In 2016, SyFy ranked Beverly Crusher as the fourth best of the six main-cast space doctors of the Star Trek franchise.

In 2016, Beverly Crusher was ranked as the 20th most important character of Starfleet within the Star Trek science fiction universe by Wired magazine.

In 2017, IndieWire ranked Beverly fifth in a list of important characters on Star Trek: The Next Generation, noting she was "pretty much flawless" and offered "valuable perspectives".

In 2017, IndieWire ranked Crusher as the sixth best character on Star Trek: The Next Generation.

In 2018, CBR ranked Beverly Crusher the 21st best member of Starfleet.

In 2018, The Wrap placed Crusher as 14th out of 39 in a ranking of the franchise's best main characters prior to Star Trek: Discovery.

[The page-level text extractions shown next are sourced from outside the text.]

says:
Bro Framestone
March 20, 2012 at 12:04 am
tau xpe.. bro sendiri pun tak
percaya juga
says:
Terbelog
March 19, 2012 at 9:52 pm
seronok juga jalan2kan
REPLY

In 2019, ScreenRant suggested the character was ripe for a spin-off series, highlighting her relations with Picard and also the high potential of the character.

In 2019, SyFy Wire recommended Star Trek: Picard include Beverly Crusher, pointing out her long-time friendship with the titular character. They were critical of the lack of screen time the pair had, lamenting "It was not explored, it was ignored... and Beverly Crusher had almost nothing to do in the TNG films."